This week, Canadian and U.S. equities markets experienced a historic plunge. This decrease was due to increasing concerns over the effects of the developing U.S.-Iran conflict, and how it would affect interest rates. That made it hard to escape the pitchforks, and investors took up a risk-off stance overall, resulting in a broad-based sell-off. The April gold contract dropped by US$30.80, closing at US$4,574.90 an ounce, underscoring market turbulence during geopolitical turmoil.
Oil prices too have bounced up and down dramatically. The impact was immediate, with the benchmark Brent crude surging dramatically and climbing from about US$70 per barrel at the start of the conflict up to a peak of US$119.50 earlier this week.

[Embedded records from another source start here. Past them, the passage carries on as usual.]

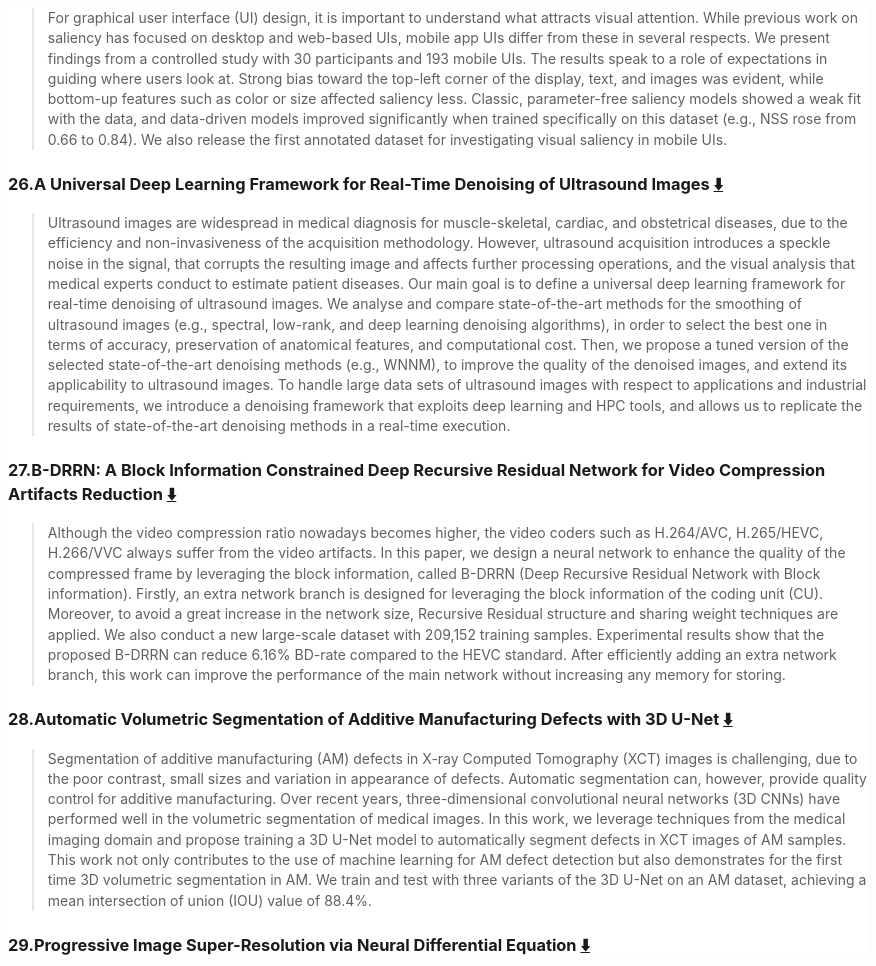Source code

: >  For graphical user interface (UI) design, it is important to understand what attracts visual attention. While previous work on saliency has focused on desktop and web-based UIs, mobile app UIs differ from these in several respects. We present findings from a controlled study with 30 participants and 193 mobile UIs. The results speak to a role of expectations in guiding where users look at. Strong bias toward the top-left corner of the display, text, and images was evident, while bottom-up features such as color or size affected saliency less. Classic, parameter-free saliency models showed a weak fit with the data, and data-driven models improved significantly when trained specifically on this dataset (e.g., NSS rose from 0.66 to 0.84). We also release the first annotated dataset for investigating visual saliency in mobile UIs.      
### 26.A Universal Deep Learning Framework for Real-Time Denoising of Ultrasound Images  [ :arrow_down: ](https://arxiv.org/pdf/2101.09122.pdf)
>  Ultrasound images are widespread in medical diagnosis for muscle-skeletal, cardiac, and obstetrical diseases, due to the efficiency and non-invasiveness of the acquisition methodology. However, ultrasound acquisition introduces a speckle noise in the signal, that corrupts the resulting image and affects further processing operations, and the visual analysis that medical experts conduct to estimate patient diseases. Our main goal is to define a universal deep learning framework for real-time denoising of ultrasound images. We analyse and compare state-of-the-art methods for the smoothing of ultrasound images (e.g., spectral, low-rank, and deep learning denoising algorithms), in order to select the best one in terms of accuracy, preservation of anatomical features, and computational cost. Then, we propose a tuned version of the selected state-of-the-art denoising methods (e.g., WNNM), to improve the quality of the denoised images, and extend its applicability to ultrasound images. To handle large data sets of ultrasound images with respect to applications and industrial requirements, we introduce a denoising framework that exploits deep learning and HPC tools, and allows us to replicate the results of state-of-the-art denoising methods in a real-time execution.      
### 27.B-DRRN: A Block Information Constrained Deep Recursive Residual Network for Video Compression Artifacts Reduction  [ :arrow_down: ](https://arxiv.org/pdf/2101.09021.pdf)
>  Although the video compression ratio nowadays becomes higher, the video coders such as H.264/AVC, H.265/HEVC, H.266/VVC always suffer from the video artifacts. In this paper, we design a neural network to enhance the quality of the compressed frame by leveraging the block information, called B-DRRN (Deep Recursive Residual Network with Block information). Firstly, an extra network branch is designed for leveraging the block information of the coding unit (CU). Moreover, to avoid a great increase in the network size, Recursive Residual structure and sharing weight techniques are applied. We also conduct a new large-scale dataset with 209,152 training samples. Experimental results show that the proposed B-DRRN can reduce 6.16% BD-rate compared to the HEVC standard. After efficiently adding an extra network branch, this work can improve the performance of the main network without increasing any memory for storing.      
### 28.Automatic Volumetric Segmentation of Additive Manufacturing Defects with 3D U-Net  [ :arrow_down: ](https://arxiv.org/pdf/2101.08993.pdf)
>  Segmentation of additive manufacturing (AM) defects in X-ray Computed Tomography (XCT) images is challenging, due to the poor contrast, small sizes and variation in appearance of defects. Automatic segmentation can, however, provide quality control for additive manufacturing. Over recent years, three-dimensional convolutional neural networks (3D CNNs) have performed well in the volumetric segmentation of medical images. In this work, we leverage techniques from the medical imaging domain and propose training a 3D U-Net model to automatically segment defects in XCT images of AM samples. This work not only contributes to the use of machine learning for AM defect detection but also demonstrates for the first time 3D volumetric segmentation in AM. We train and test with three variants of the 3D U-Net on an AM dataset, achieving a mean intersection of union (IOU) value of 88.4%.      
### 29.Progressive Image Super-Resolution via Neural Differential Equation  [ :arrow_down: ](https://arxiv.org/pdf/2101.08987.pdf)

Even in the face of such market instability, the May crude oil contract jumped US$2.68. It even climbed to US$98.23 per barrel, fueled by continued worries about supply disruptions and inflationary pressures.
Dustin Reid Vice president and chief strategist, fixed income Mackenzie Investments He noted that markets are reacting very negatively to the prospect of higher energy prices and inflation. You’re seeing…” He continued: “You’re starting to see pricing for central bank hikes forcing more and more in that direction. So it’s wreaking a lot of havoc on all asset classes naturally, and equities are no different.”
Almost all sectors of the Canadian equity market posted negative returns, with basic materials serving as the biggest weight. The loonie made modest gains today. It closed at 72.90 cents US, a slight gain from 72.84 cents US on Tuesday.
Reid emphasized that, considering what’s going on, the loonie has performed exceptionally well. “The Canadian dollar has maybe not surprisingly done OK, better than OK over the last couple of weeks, keeping pace with the U.S. dollar broadly that has seen a pretty significant amount of safe haven flows,” he remarked.
Fingers crossed, just like history shows, stock markets have always returned strongly after wars in the Middle East and elsewhere. This resilience usually survives, provided oil prices don’t remain persistently high for too long. The last one was strongly underscored by Reid. He warned that continued stabilization of Brent crude prices at or above US$120 per barrel might change market perceptions. “I do think that if we are at US$120 a barrel in Brent for a number of weeks or a month plus, then we will probably start to move away from this inflation theme and start to move towards (questions about) what does it mean for global growth, what does it mean for corporate earnings … so it’ll be a different macro trading environment at that point,” he explained.